Shortly after BioDad left her for yet another 16yo, my wife graduated from high school, took SS and left the state to enroll in an accelerated BS program. She was a single teen mom, out of state with no family and no support. All so she could attend an accelerated program in order to be able to provide a better life for herself and her son sooner. She finished her BS with honors and a double major in Management and Accounting. She went on to finish her MBA with honors and ultimately passed the CPA exam. She now works as a CPA and Manager for large CPA firm.

She was the prototypical single teen mom on welfare. But, she used the system as it is intended, to prepare herself to be self sufficient.

My wife and I met and married when she was a single teen welfare mom in college.

I am truly blessed to have her and our amazing (though continuously frustrating) son (SS) in my life. I am a lucky man and things will continue to wonderful for the Rags family if we can just keep my SS from having his regular flare ups of Cranio-Rectal syndrome. :jawdrop:

BioDad went on to father three more (a total of four) out of wedlock children with two more young mothers (a total of three Moms). He did eventually get his Plumbing License and now works predominantly for cash under the table so he can keep his verifiable income as low as possible in order to minimize the CS he pays for his illegitimate children.

But, his Mommy loves him and he can do no wrong in her eyes.

If I had done that crap my Mom would have pulled an Elena Bobbitt on me and would have made damned sure I worked my ass off so that every dime I earned went to my kids and their mothers.

More to come .....

doglover1's picture

that pretty much sums it up for me on this topic.

belleboudeuse's picture

1. "I'm the mother of your children, how could you be so heartless as to (not fix my lawn mower, not walk my dog, not drive me to the airport, etc.)"
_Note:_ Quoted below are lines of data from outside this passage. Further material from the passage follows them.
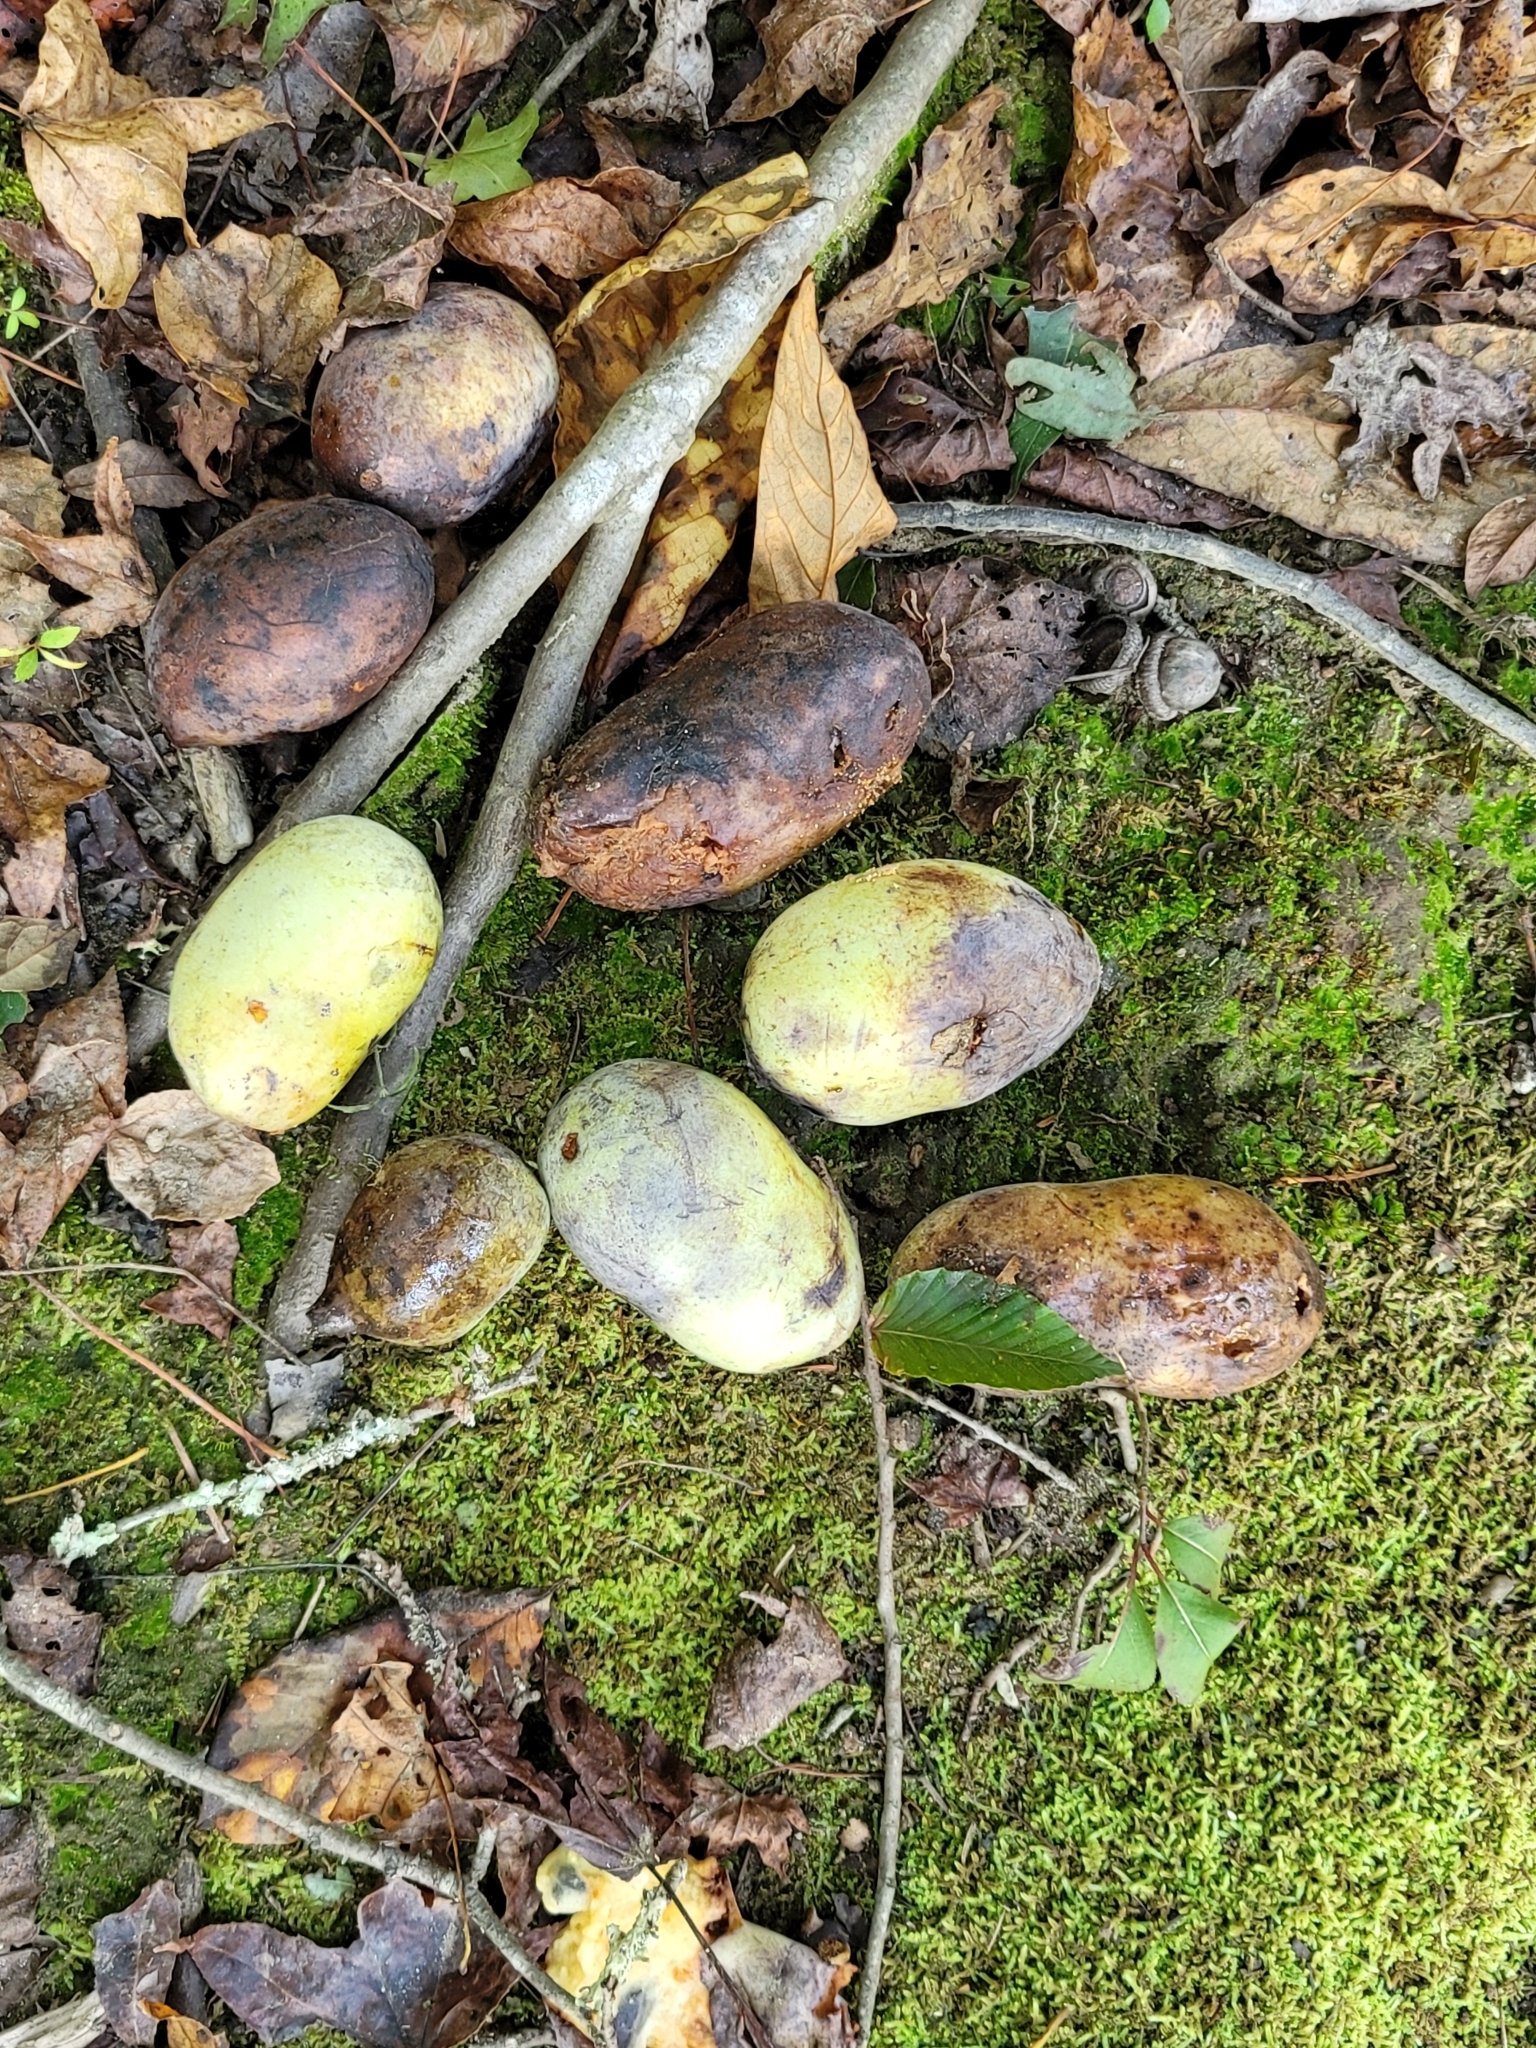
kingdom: Plantae
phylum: Tracheophyta
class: Magnoliopsida
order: Magnoliales
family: Annonaceae
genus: Asimina
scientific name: Asimina triloba
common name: Dog-banana
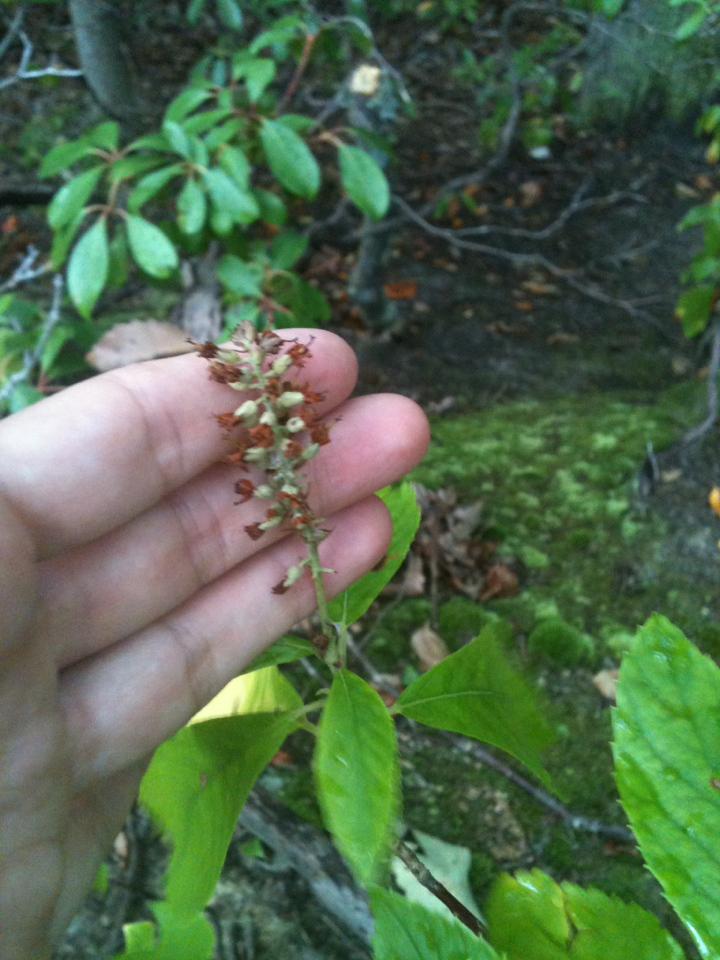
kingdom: Plantae
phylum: Tracheophyta
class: Magnoliopsida
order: Ericales
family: Clethraceae
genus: Clethra
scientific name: Clethra alnifolia
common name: Sweet pepperbush
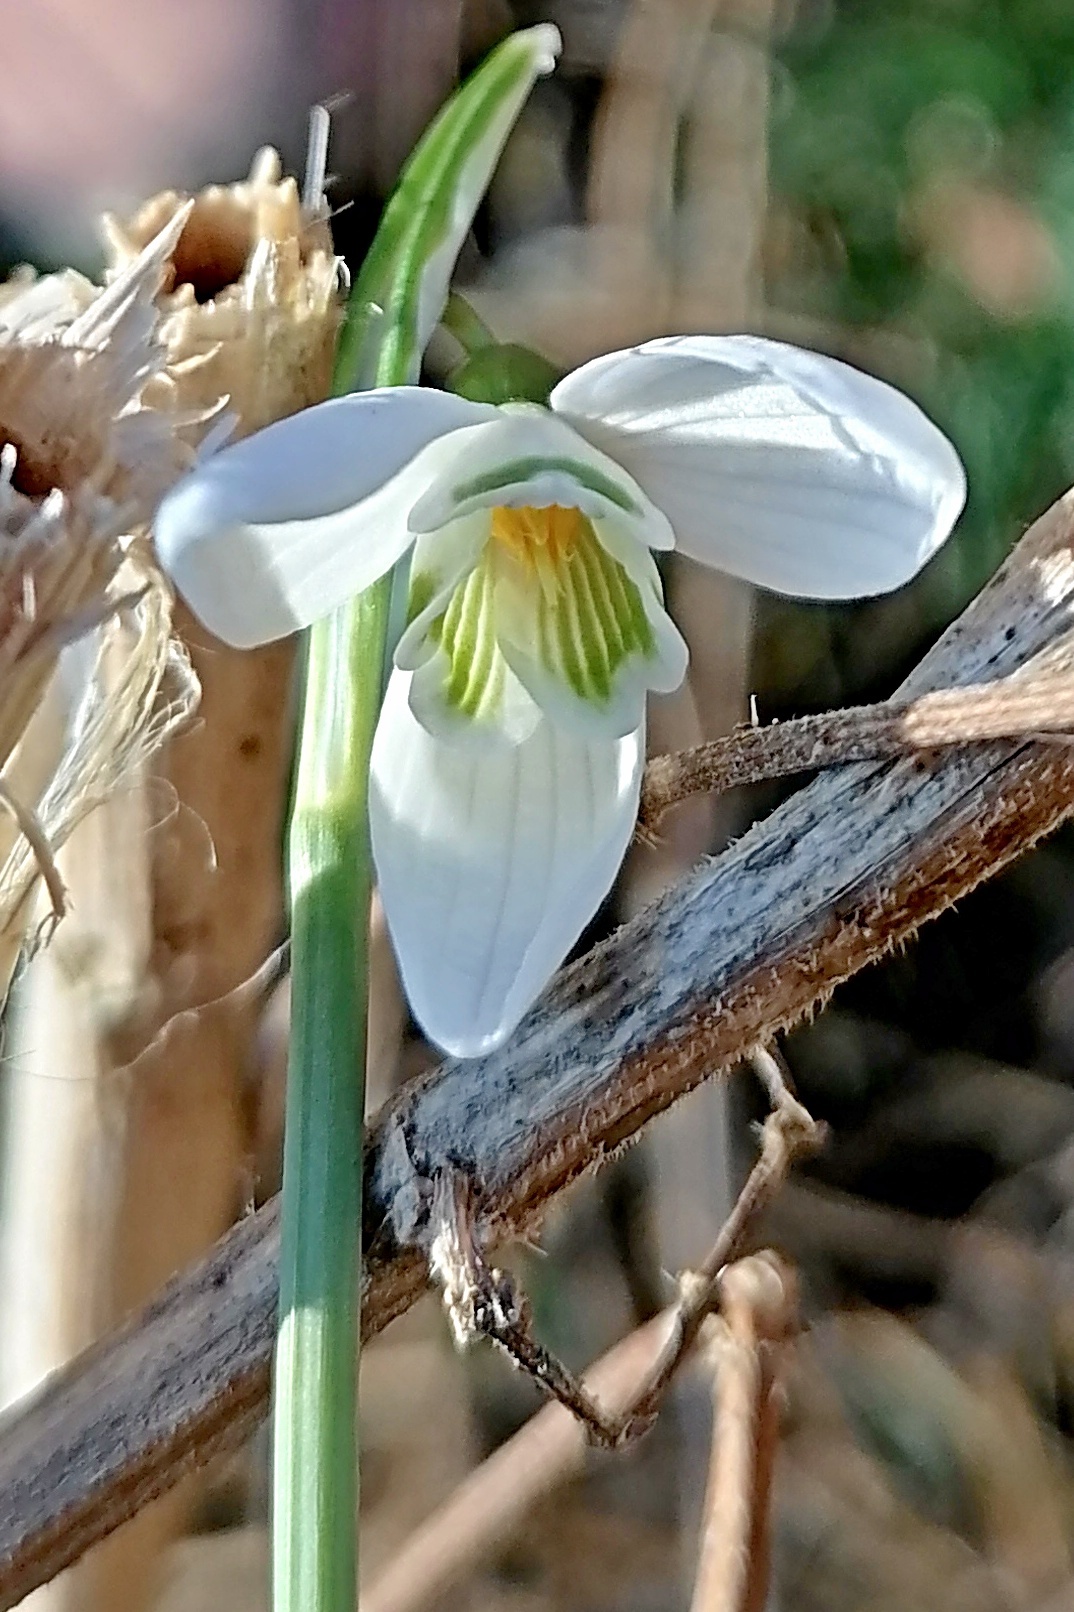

2. " I'm a single mom." (This from someone who gets a whopping $1,600 in child support per month for two kids.)

3. "Your dad won't pay for your college tuition, ask him why." This she said to SD16 when she asked why she couldn't go to an expensive private college. BM apparently expects my husband to foot 100% of the tuition for a college that costs $40,000/year. So apparently he won't do this because he's too cheap, not because he's not FRICKIN RICH after paying $1,600/month in child support for 5 1/2 years! ARRRRRGGHHHHHHHHH!!!!!!!!!!

wellbutrin's picture

how about
"can you mail child support early"
BM has NO job, lives on welfare and disability checks and don;t forget child support!. BM totally screws the system so she can do nothing with her life but sit home in a sh*t hole rusted trailer.

DISbelief's picture

Sounds just like the BM I deal with.... yep! Just like her!

DISbelief~

~You have to BE crazy to UNDERSTAND crazy!~ ; )

wellbutrin's picture

Rags,
Your wife is great. she used the system right and worked her way to the top.
Good for her, we need more women like her.